An Interview With Cecillia Sun, Registered Dietitian

Interview by Tao Wang, FCSN Voices Reporter

Graphics by Megan Kellogg, FCSN Voices Graphic Artist

FCSN Voices has recently initiated a series of interviews with Cecillia Sun, Registered Dietitian (RD), on the important topics related to nutrition for children with special needs. In this interview, Cecilia discusses the concerns of the GFCF Diet. A gluten-free, casein-free diet is often called a GFCF diet. Gluten is found in wheat, rye and barley, and casein is contained in dairy products. A GFCF diet eating plan avoids foods that contain gluten and casein. Some professionals and parents believe that eliminating gluten and/or casein may help to change symptoms and behaviors of autism.

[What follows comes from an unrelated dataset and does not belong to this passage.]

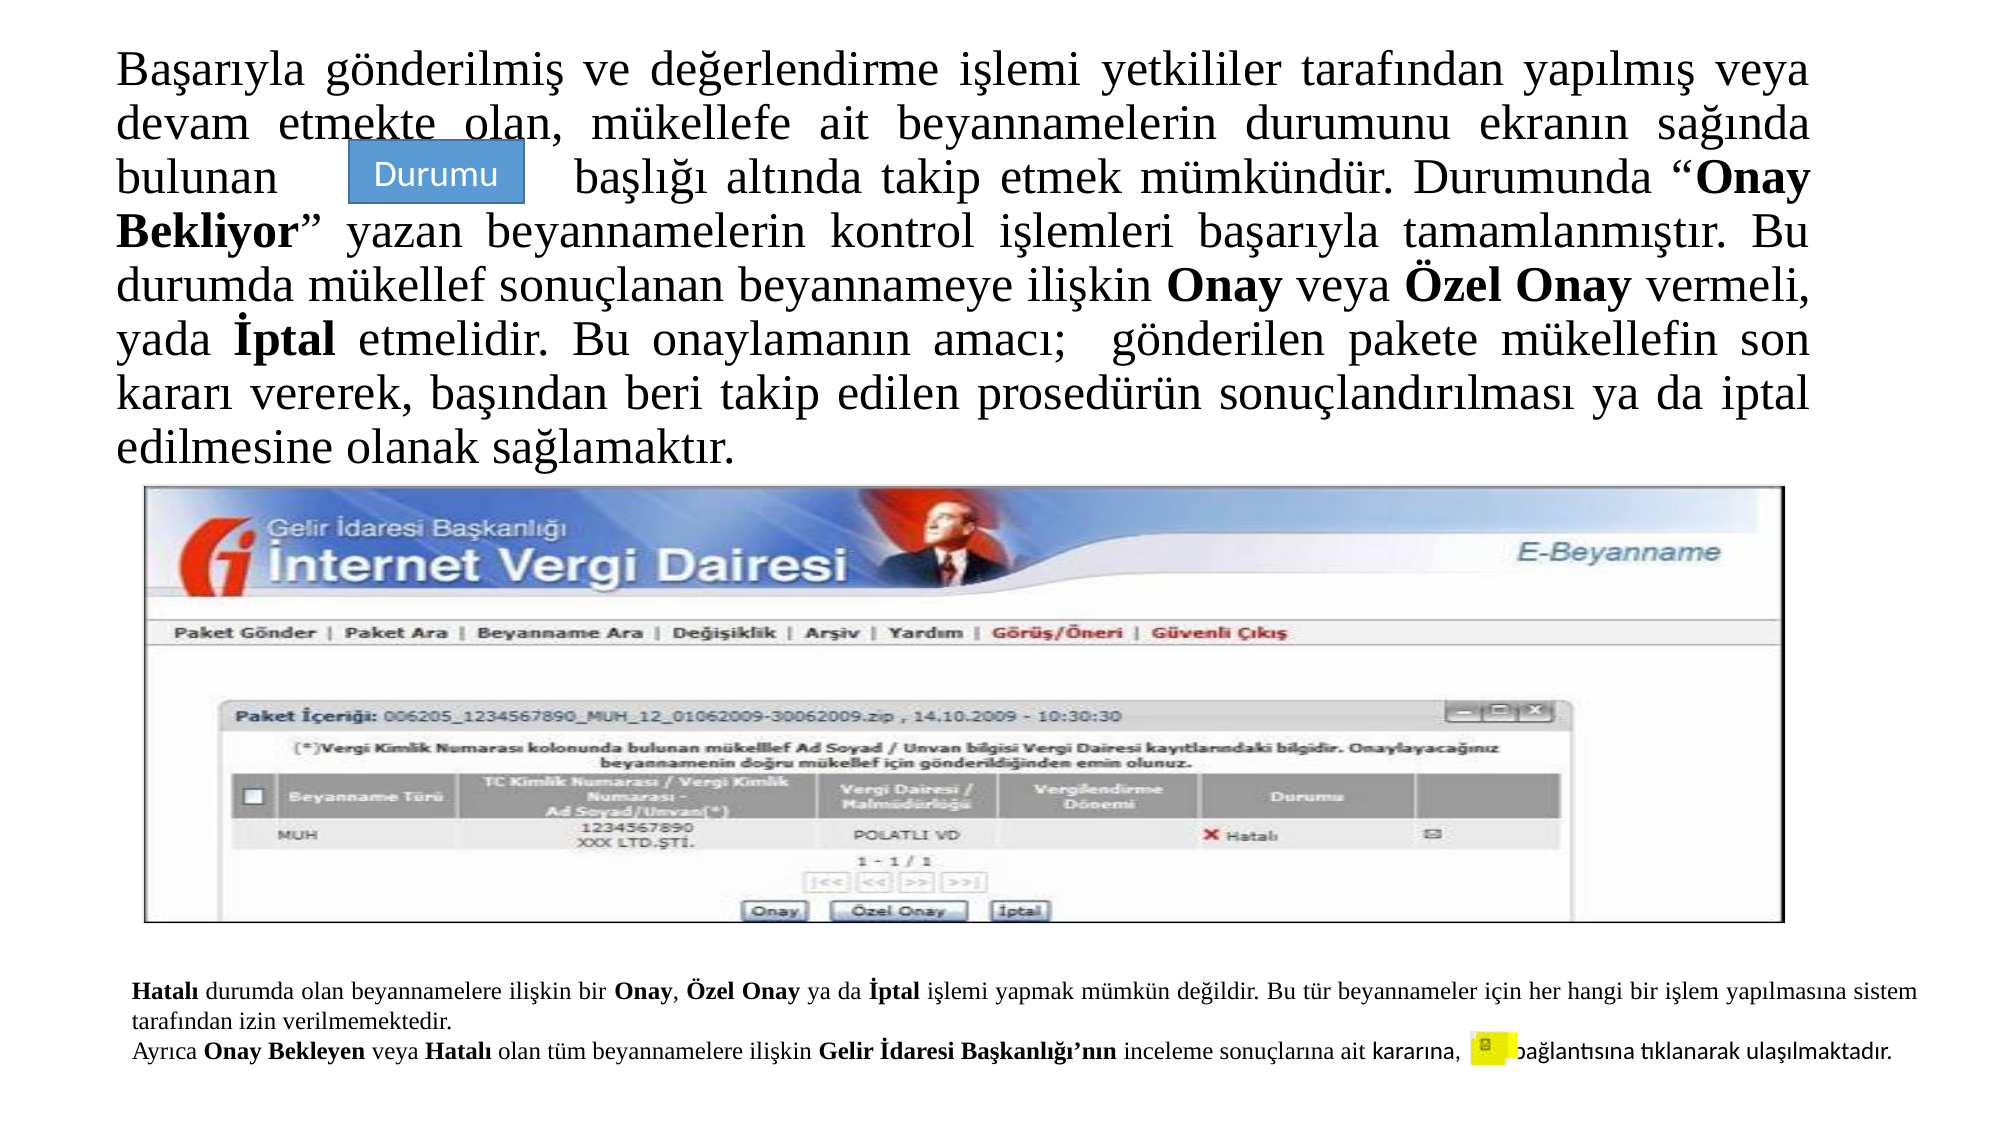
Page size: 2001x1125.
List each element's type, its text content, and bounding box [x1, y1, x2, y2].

Gluten-free casein-free (GFCF) diet is an elimination diet that involves the removal of certain proteins from the normal diet, such as gluten and casein. What do you think about the GFCF diet?

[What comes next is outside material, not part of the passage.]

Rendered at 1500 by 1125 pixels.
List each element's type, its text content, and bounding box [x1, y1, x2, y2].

Unfortunately, there is no strong medical evidence that shows the beneficial effect of GFCF diet to children with special needs. If the child has a lactose intolerance, a casein-free diet is needed to manage gastrointestinal distress. If a child has Celiac disease, then the child needs a gluten-free diet. The GFCF diet, as you mentioned, is an elimination diet and removes certain proteins from food. The downside of the GFCF diet is increased risk for nutrient deficiency, especially for those picky eaters. The GFCF diet can also increase risk of social isolation. For example, a child is on a special GFCF diet, and could not eat many food items. When having a party with other kids, it is more difficult to manage food, possibly leading to the fact that the child does not want to be socialized. The GFCF diet is also costly. The main concern is lack of strong medical evidence to support the beneficial effects of the GFCF diet.

Any advice for parents who are interested in exploring diet management as part of autism treatment?

If parents want to try the GFCF diet for their kids, I highly recommend parents to consult with medical doctors and dietitians who specialize in GFCF diets and make a sound plan. Please do not just rely on internet information.

Are there any other suggestions that you would like to share with FCSN parents?

Do not put our children at higher risk for trying out the GFCF diet without consulting with medical and dietetic professionals. 


Cecillia has been a RD for over 30 years, working in various medical fields and institutions. She has been a clinical dietitian in the Cardiac Rehab, ICU/ CCU, Obstetric/Pediatric, and surgical/oncology departments of various hospitals. She has assisted bariatric physicians, doctors who specialize in helping patients lose weight with surgical intervention. She was a dietitian consultant for Regional Center of East Bay (RCEB). Currently Cecillia is a level 3 renal dietitian at Davita Dialysis Center. Cecillia received her B.S. degree from University of Georgia and her M.S. degree in Nutrition Science from the University of New Haven.